Spouse Inherits IRA after RBD

I have a client that inherited an IRA from her husband who had already begun taking his RMD’s. She is 59 and she is consdering combining the inherited IRA with her existing traditional IRA. Is there any disadvantage of her giving up the “inherited IRA” making this move to a traditional IRA?



Only if she will need IRA funds before she is 59.5, and she is very close to that age. If she needed funds, they are penalty free from an inherited IRA, but not from her own IRA until she is 59.5. At 59.5, she is better off with the rollover or assumption of the account as her own.

She should also check to see if he ever made non deductible contributions to his IRA and filed Form 8606. She would then inherit the unrecovered basis and some of her distributions would be tax free.

Also, note that if her husband did not take his full RMD in the year of his death, that RMD must be distributed and cannot be rolled over.



Thank you for your response Alan. One more question, if the wife moves the inherited IRA into her own IRA, will she then follow the rules for calulating RMDs based on the Uniform Lifeime Table the same as any IRA owner?

Thanks again!



Yes.
She would use the Uniform Table for the year she assumes ownership as if she was the owner all year. The only exception here would be when ownership is assumed in the year of spouse’s death, and in that case the deceased spouse’s RMD would apply for that year.



I thought when a TIRA was inherited, the RMDs had to be based on the age of the original owner. Would that not complicate merging the TIRAs from different owners?
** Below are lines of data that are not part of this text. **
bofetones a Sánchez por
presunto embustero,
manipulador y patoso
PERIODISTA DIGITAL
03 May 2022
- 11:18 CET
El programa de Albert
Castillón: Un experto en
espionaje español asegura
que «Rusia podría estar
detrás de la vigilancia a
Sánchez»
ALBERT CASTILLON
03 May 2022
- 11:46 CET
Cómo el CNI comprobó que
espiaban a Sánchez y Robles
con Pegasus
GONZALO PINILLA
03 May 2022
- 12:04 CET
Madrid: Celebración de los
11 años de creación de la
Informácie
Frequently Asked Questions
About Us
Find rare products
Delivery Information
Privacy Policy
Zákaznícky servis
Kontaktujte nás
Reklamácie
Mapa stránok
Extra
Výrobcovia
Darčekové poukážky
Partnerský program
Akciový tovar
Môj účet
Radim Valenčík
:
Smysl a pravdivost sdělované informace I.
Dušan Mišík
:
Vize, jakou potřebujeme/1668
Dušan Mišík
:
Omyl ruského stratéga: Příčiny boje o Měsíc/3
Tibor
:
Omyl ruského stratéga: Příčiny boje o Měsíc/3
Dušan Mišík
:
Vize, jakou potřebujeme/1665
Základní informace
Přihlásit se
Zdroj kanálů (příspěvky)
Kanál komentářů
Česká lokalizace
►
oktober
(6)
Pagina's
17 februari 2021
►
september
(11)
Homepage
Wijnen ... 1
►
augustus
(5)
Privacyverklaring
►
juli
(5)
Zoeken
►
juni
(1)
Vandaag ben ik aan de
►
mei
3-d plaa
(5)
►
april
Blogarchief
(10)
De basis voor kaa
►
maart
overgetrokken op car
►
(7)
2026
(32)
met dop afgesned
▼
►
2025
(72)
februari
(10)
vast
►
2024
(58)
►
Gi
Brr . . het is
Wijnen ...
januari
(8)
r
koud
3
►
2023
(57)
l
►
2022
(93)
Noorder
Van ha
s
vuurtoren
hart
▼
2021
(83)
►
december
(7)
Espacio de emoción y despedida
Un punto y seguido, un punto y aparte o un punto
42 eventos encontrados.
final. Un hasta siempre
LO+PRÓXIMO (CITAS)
An inherited IRA is paid out based upon the life of the beneficiary in almost all cases. If the IRA owner was receiving RMDs and had no beneficiary or named a beneficiary without a life expectancy, then the remaining life expectancy of the decedent (as if they were still alive) from the Single Life table is used.

When the surviving spouse does a rollover, it’s as if the account always belonged to the spouse and the life expectancy of the previous owner is irrelevant. The surviving spouse uses the uniform table to determine distributions.
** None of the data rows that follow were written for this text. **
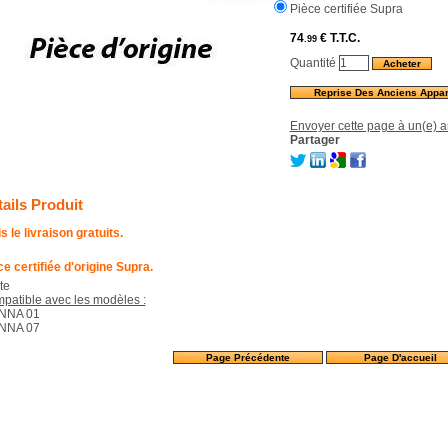
Pièce certifiée Supra
74
€
T.T.C.
.99
Quantité
Reprise Des Anciens Appar
Envoyer cette page à un(e) a
Partager
ails Produit
s le livraison gratuits.
ce certifiée d'origine Supra.
te
patible avec les modèles :
NNA 01
NNA 07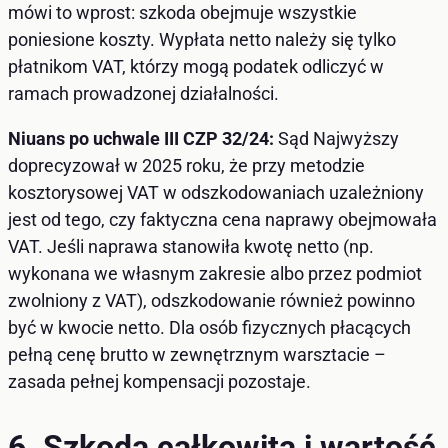
mówi to wprost: szkoda obejmuje wszystkie
poniesione koszty. Wypłata netto należy się tylko
płatnikom VAT, którzy mogą podatek odliczyć w
ramach prowadzonej działalności.
Niuans po uchwale III CZP 32/24:
Sąd Najwyższy
doprecyzował w 2025 roku, że przy metodzie
kosztorysowej VAT w odszkodowaniach uzależniony
jest od tego, czy faktyczna cena naprawy obejmowała
VAT. Jeśli naprawa stanowiła kwotę netto (np.
wykonana we własnym zakresie albo przez podmiot
zwolniony z VAT), odszkodowanie również powinno
być w kwocie netto. Dla osób fizycznych płacących
pełną cenę brutto w zewnętrznym warsztacie –
zasada pełnej kompensacji pozostaje.
6. Szkoda całkowita i wartość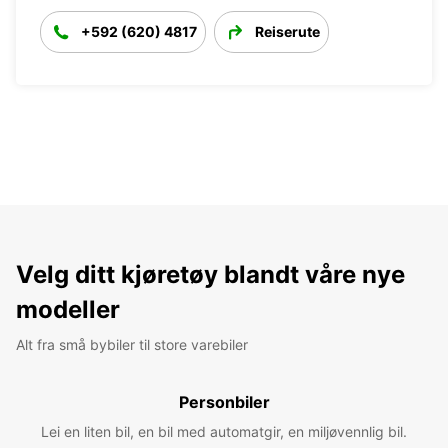
+592 (620) 4817
Reiserute
Velg ditt kjøretøy blandt våre nye
modeller
Alt fra små bybiler til store varebiler
Personbiler
Lei en liten bil, en bil med automatgir, en miljøvennlig bil.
“An inherited IRA is paid out based upon the life of the beneficiary in almost all cases.” OK. But an inherited IRA must begin RMDs by a year after the original owner’s death. If the person getting the inherited IRA has personal TIRAs of their own (and they’re pre-RMD age), the IRAs would have to be handled differently wrt RMDs. Note that I should have a question mark after this… Thanks.



A beneficiary of an IRA must take RMDs beginning the year after the death over their life expectancy.

If the person has TIRAs of their own, there is no combination of RMDs from the inherited account with the account they own. If the beneficiary is under 70.5, they will only have RMDs from the inherited account.

When a spouse-beneficiary takes the account as inherited (instead of rolling it over or “treating it as their own”), they can put off distributions until they owner of the account would have been 70.5. If the owner of the account had passed their RMD, the spouse-beneficiary takes distributions beginning in the year after the death using the single-life table.

It is rare that a surviving spouse would take distributions from the single-life table instead of doing a rollover, if the spouse is over 59.5.